Eva Lou said...
What are they supposed to do? And so they hatch & theoretically live in your intestines? Now if you see no changes at all, good or bad, & stop taking these eggs, do the worms or whatever die off, or do they just stay alive in there? How do you get rid of them if you want to? And these are human worm eggs as opposed to those pig eggs everyone's talking about? Huh.... right now I feel like I'm 100 years old, cause what's going thru my head is "Oh my word, the things people do!".. haha! well good luck, I guess they can't hurt. Can they?
I'm still learning, so I some of the information may change or be inaccurate.
Yes, they develop and live in the large intestine. The whipworms will modulate the immune system to escape detection and destruction. Apparently they work on the interaction between Th-1 and Th-2 receptors.
The idea is that humans and their parasites have co-evolved for millions of year and need each other, and there is a correlation between increased sanitation and increase auto-immune disorders, IBD included.

# Things to do:
• 1. Reproduce the whipworm discussion word for word, from "What are they" to "and Th-2 receptors.".
• 2. Take the whipworm discussion further, starting right after its final sentence.

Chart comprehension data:

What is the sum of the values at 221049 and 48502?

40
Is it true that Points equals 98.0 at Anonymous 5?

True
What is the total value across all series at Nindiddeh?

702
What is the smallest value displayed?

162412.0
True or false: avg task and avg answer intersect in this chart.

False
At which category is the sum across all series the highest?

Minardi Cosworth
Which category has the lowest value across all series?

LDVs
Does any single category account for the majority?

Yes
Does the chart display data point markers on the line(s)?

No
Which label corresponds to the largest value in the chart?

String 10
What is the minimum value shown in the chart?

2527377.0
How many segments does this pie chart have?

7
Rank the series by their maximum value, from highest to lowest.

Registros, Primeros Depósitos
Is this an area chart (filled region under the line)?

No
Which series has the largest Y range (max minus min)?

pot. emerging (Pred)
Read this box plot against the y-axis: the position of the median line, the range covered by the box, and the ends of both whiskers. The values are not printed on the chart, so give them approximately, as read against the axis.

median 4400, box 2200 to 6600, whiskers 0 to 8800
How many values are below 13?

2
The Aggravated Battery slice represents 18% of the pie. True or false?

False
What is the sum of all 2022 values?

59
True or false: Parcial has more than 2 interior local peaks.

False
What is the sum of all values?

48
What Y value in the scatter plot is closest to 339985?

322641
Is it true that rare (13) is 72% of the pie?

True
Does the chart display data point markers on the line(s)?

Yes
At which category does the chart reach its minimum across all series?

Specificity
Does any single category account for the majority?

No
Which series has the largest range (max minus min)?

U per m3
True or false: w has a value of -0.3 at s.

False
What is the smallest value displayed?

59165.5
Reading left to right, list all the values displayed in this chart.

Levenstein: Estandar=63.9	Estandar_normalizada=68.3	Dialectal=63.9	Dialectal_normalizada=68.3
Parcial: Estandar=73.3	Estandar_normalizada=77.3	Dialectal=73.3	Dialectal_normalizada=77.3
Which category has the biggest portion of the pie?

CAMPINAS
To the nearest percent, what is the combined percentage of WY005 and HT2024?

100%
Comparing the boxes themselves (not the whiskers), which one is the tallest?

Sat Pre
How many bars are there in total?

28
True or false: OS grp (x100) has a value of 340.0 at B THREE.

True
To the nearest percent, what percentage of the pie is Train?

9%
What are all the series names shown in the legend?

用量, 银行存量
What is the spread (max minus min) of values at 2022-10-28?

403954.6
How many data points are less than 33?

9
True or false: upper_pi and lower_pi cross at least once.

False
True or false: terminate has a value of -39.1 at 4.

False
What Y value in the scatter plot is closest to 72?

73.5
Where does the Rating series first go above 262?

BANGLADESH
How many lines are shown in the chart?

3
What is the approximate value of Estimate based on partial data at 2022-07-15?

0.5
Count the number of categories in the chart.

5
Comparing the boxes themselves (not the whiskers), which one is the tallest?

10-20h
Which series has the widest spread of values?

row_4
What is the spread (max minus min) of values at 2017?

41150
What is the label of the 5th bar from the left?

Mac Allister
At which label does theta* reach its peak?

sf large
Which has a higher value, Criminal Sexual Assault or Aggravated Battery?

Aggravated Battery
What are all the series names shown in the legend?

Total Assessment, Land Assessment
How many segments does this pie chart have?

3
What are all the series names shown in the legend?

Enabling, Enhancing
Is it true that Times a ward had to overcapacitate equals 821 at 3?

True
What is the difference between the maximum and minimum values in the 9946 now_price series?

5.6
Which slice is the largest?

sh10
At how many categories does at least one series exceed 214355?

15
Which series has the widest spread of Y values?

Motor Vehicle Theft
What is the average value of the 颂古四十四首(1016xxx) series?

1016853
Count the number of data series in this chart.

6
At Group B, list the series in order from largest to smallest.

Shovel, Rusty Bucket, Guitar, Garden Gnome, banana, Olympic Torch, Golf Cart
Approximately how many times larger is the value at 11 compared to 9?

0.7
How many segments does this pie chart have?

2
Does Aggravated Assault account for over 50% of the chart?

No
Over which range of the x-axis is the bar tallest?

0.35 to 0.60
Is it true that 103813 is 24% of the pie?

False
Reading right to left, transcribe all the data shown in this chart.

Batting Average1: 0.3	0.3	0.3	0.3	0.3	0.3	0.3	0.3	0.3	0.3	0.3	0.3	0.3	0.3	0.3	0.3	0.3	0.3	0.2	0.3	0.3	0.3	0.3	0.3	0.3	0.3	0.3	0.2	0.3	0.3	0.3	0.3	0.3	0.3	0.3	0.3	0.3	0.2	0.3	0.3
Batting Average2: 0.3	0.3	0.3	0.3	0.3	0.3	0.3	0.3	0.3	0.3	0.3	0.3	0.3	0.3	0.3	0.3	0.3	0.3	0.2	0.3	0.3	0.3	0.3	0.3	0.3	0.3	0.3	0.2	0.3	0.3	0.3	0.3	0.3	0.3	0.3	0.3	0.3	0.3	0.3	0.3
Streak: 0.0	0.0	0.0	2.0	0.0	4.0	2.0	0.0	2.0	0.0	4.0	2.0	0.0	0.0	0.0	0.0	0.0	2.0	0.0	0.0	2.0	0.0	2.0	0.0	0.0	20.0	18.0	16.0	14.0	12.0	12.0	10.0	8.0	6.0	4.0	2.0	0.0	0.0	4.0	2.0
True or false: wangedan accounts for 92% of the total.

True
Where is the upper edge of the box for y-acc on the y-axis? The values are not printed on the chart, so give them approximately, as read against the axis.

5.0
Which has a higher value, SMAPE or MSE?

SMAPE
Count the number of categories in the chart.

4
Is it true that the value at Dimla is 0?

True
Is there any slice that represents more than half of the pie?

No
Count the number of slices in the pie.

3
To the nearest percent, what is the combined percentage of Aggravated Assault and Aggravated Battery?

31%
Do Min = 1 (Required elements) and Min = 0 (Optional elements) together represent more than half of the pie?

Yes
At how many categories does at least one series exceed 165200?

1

# Replies:
• 1.
What are they supposed to do? And so they hatch & theoretically live in your intestines? Now if you see no changes at all, good or bad, & stop taking these eggs, do the worms or whatever die off, or do they just stay alive in there? How do you get rid of them if you want to? And these are human worm eggs as opposed to those pig eggs everyone's talking about? Huh.... right now I feel like I'm 100 years old, cause what's going thru my head is "Oh my word, the things people do!".. haha! well good luck, I guess they can't hurt. Can they?
I'm still learning, so I some of the information may change or be inaccurate.
Yes, they develop and live in the large intestine. The whipworms will modulate the immune system to escape detection and destruction. Apparently they work on the interaction between Th-1 and Th-2 receptors.

• 2.
They live for a couple of years. Some sources say about two years and some say up to five years. If I want to get rid of them I can take a pill to kill them off. The CDC does not recommend treating low-grade infections like the one I am trying to cultivate.
I guess these are cousins to the pig whip worm. The pig whip worm cannot live forever in the human gut, so people who use that method have to continually re-ingest the eggs. These parasites have evolved to live in the human gut.
I'm told there may be an initial reaction as my body gets used to the whip worms, but it should be mild and transient fever, nausea, etc -- nothing I'm not used to at this point. If it works -- and there's reason to believe it will work -- remission is the goal.
I don't think you need to feel 100 years old. Even six months ago, if you had told me I'd be doing this, I'd have thought you were crazy.